# WorldMark--How low can they go??



## loosefeet (Oct 30, 2006)

I am invested in WM--and love many of their resorts and much of their system.  But, recently I was in Las Vegas, and was recruited to have my car rental paid for to attend a "presentation" (no WM mentioned--but I recognized the area)--this was a bargain car rental place (which I would never use again), and seemed VERY sleazy.  I have also seen WM advertise at large amusement parks, smokey restaraunts, etc.  With all it has to offer, why is the advertising going so low??  It's embarrassing.


----------



## PA- (Oct 30, 2006)

lyoder said:
			
		

> I am invested in WM--and love many of their resorts and much of their system.  But, recently I was in Las Vegas, and was recruited to have my car rental paid for to attend a "presentation" (no WM mentioned--but I recognized the area)--this was a bargain car rental place (which I would never use again), and seemed VERY sleazy.  I have also seen WM advertise at large amusement parks, smokey restaraunts, etc.  With all it has to offer, why is the advertising going so low??  It's embarrassing.



Trendwest, the management and development company for Worldmark, was folded into Wyndhamvo, which is run by the executive that formerly ran Fairfield.

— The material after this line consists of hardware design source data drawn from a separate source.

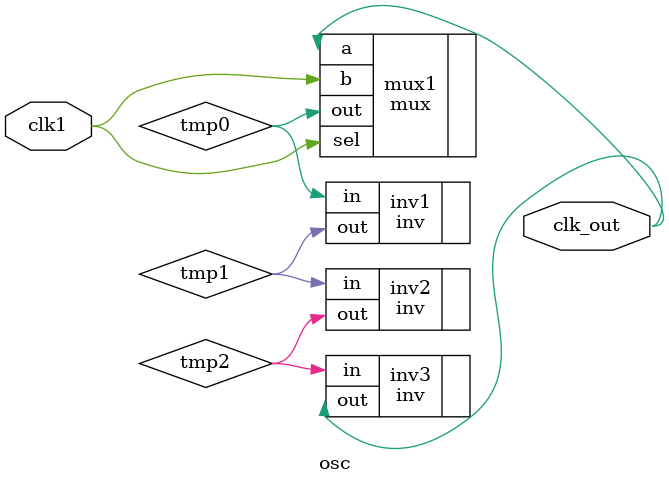
<source format=v>
`timescale 1ns / 1ps


module osc(input clk1, output clk_out);
    wire tmp0, tmp1, tmp2;
    //wire clk2, feed;
    
    // D1
    mux mux1(.out(tmp0), .a(clk_out), .b(clk1), .sel(clk1));
    
    // Chain
    inv inv1(.in(tmp0), .out(tmp1));
    inv inv2(.in(tmp1), .out(tmp2));
    inv inv3(.in(tmp2), .out(clk_out));
    
    // Feedback
    //store store1(.in(clk_out), .out(feed));
    //inv inv_d(.in(clk1), .out(clk2));
    //dlatch d_inst(.clk(clk2), .d(clk_out), .q(feed));
    //buffer buffer1(.in(clk_out), .out(feed));

endmodule

</source>
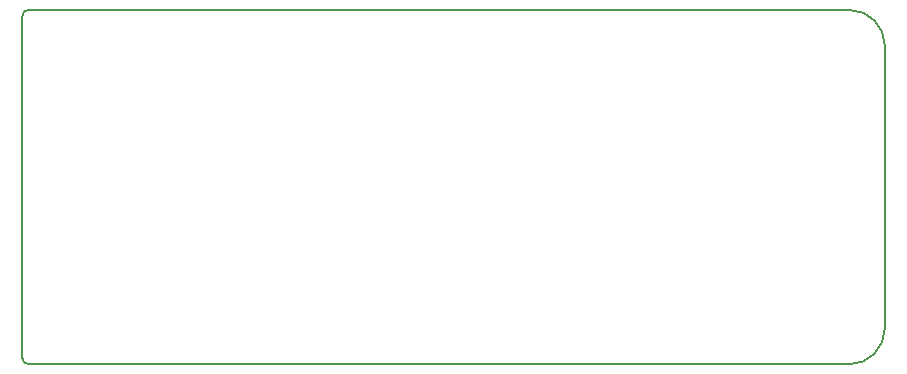
<source format=gm1>
G04 #@! TF.FileFunction,Profile,NP*
%FSLAX46Y46*%
G04 Gerber Fmt 4.6, Leading zero omitted, Abs format (unit mm)*
G04 Created by KiCad (PCBNEW 4.0.1-3.201512221401+6198~38~ubuntu15.10.1-stable) date Mon 04 Jan 2016 12:08:53 AM CST*
%MOMM*%
G01*
G04 APERTURE LIST*
%ADD10C,0.150000*%
G04 APERTURE END LIST*
D10*
X57000000Y-114500000D02*
G75*
G03X57500000Y-115000000I500000J0D01*
G01*
X127000000Y-115000000D02*
G75*
G03X130000000Y-112000000I0J3000000D01*
G01*
X130000000Y-88000000D02*
G75*
G03X127000000Y-85000000I-3000000J0D01*
G01*
X57500000Y-85000000D02*
G75*
G03X57000000Y-85500000I0J-500000D01*
G01*
X57500000Y-115000000D02*
X127000000Y-115000000D01*
X57500000Y-85000000D02*
X127000000Y-85000000D01*
X130000000Y-88000000D02*
X130000000Y-112000000D01*
X57000000Y-85500000D02*
X57000000Y-114500000D01*
M02*

</source>
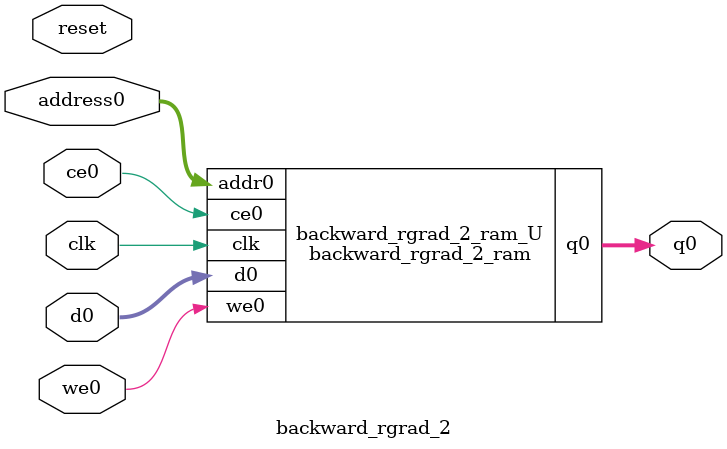
<source format=v>
`timescale 1 ns / 1 ps
module backward_rgrad_2_ram (addr0, ce0, d0, we0, q0,  clk);

parameter DWIDTH = 32;
parameter AWIDTH = 6;
parameter MEM_SIZE = 45;

input[AWIDTH-1:0] addr0;
input ce0;
input[DWIDTH-1:0] d0;
input we0;
output reg[DWIDTH-1:0] q0;
input clk;

(* ram_style = "block" *)reg [DWIDTH-1:0] ram[0:MEM_SIZE-1];




always @(posedge clk)  
begin 
    if (ce0) 
    begin
        if (we0) 
        begin 
            ram[addr0] <= d0; 
        end 
        q0 <= ram[addr0];
    end
end


endmodule

`timescale 1 ns / 1 ps
module backward_rgrad_2(
    reset,
    clk,
    address0,
    ce0,
    we0,
    d0,
    q0);

parameter DataWidth = 32'd32;
parameter AddressRange = 32'd45;
parameter AddressWidth = 32'd6;
input reset;
input clk;
input[AddressWidth - 1:0] address0;
input ce0;
input we0;
input[DataWidth - 1:0] d0;
output[DataWidth - 1:0] q0;



backward_rgrad_2_ram backward_rgrad_2_ram_U(
    .clk( clk ),
    .addr0( address0 ),
    .ce0( ce0 ),
    .we0( we0 ),
    .d0( d0 ),
    .q0( q0 ));

endmodule


</source>
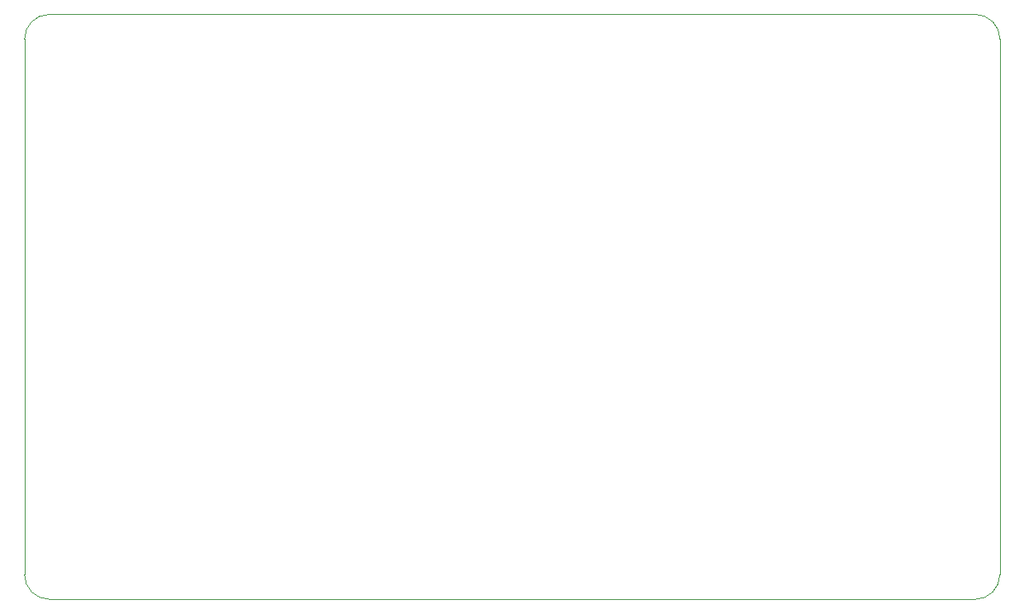
<source format=gko>
G04*
G04 #@! TF.GenerationSoftware,Altium Limited,Altium Designer,21.3.2 (30)*
G04*
G04 Layer_Color=16711935*
%FSLAX25Y25*%
%MOIN*%
G70*
G04*
G04 #@! TF.SameCoordinates,26355F08-9206-417B-94F2-C20795E45030*
G04*
G04*
G04 #@! TF.FilePolarity,Positive*
G04*
G01*
G75*
%ADD71C,0.00050*%
D71*
X393726Y226220D02*
G03*
X383701Y236246I-10025J0D01*
G01*
Y-25D02*
G03*
X393726Y10000I0J10025D01*
G01*
X10000Y236246D02*
G03*
X-25Y226220I0J-10025D01*
G01*
Y10000D02*
G03*
X10000Y-25I10025J0D01*
G01*
X393726Y10000D02*
Y226220D01*
X10000Y236246D02*
X383701D01*
X-25Y10000D02*
Y226220D01*
X10000Y-25D02*
X383701D01*
M02*

</source>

Are you familiar with Fairfield, their service level, and their aggressive sales tactics, or do you need further explanation?


----------



## loosefeet (Oct 30, 2006)

I'm not familiar with Fairfield, but now am by association.  I purchased resale after debating about options here on TUG--and generally have been happy.  However, now that I get the exposure to the sales happening in the public, I'm truly embarrassed.  There is no way I could get others (friends and family)interested when they get exposed to what's happening with the marketing--they seem to think I'm a fool for participating in such a group, and I often have to defend my decision to purchase WM.  I really wonder how many folks the marketing has turned off--I know I am.


----------



## spatenfloot (Oct 30, 2006)

Just about all timeshare salespeople are the same, except for maybe DVC. I think it would actually be much easier to sell the product if they didn't alienate so many potential customers, thus lowering the marketing expenses and the cost.


----------



## Fern Modena (Oct 30, 2006)

I don't know why you are more embarrassed now that ever before.  I guess it is that you _just didn't know_, and now its been flung in your face.  When I lived in California (and I've been gone three years already), Worldmark had a "drawing box" in my local Little Cesar's Pizza.  You know, a "win a car or a vacation" thing.  It was to get leads for tours.  

Fern


----------



## kewanee (Oct 30, 2006)

Fern Modena said:
			
		

> I don't know why you are more embarrassed now that ever before.  I guess it is that you _just didn't know_, and now its been flung in your face.  When I lived in California (and I've been gone three years already), Worldmark had a "drawing box" in my local Little Cesar's Pizza.  You know, a "win a car or a vacation" thing.  It was to get leads for tours.
> 
> Fern


There's still one in our Del Taco and its been there for years.  Someone must come in and pick up the entry forms!


----------



## GreenMum (Oct 31, 2006)

*Don't worry, be happy*

WorldMark is not going anywhere.  Not with as many resorts as they own, in fact, they will just get larger.  They advertise everywhere, yes, but I suppose that is keeping with the idea of making vacations available to everyone at affordable prices.  That's what it did for my family.  Really nice vacations for much less than we'd pay otherwise---I love having a kitchen & family room when we vacation.:whoopie:


----------



## easyrider (Nov 2, 2006)

*worldmark*

We really enjoy the Worldmark resort system and havent noticed any timeshare soliciters any where in Washinghton and Oregon. We use bonus time and stay in beautiful fully loaded  1 bed condos for about $45.00 a nite in gourgeous areas that we can drive to. It seems to be the best timeshare that we or any of our friends own.


----------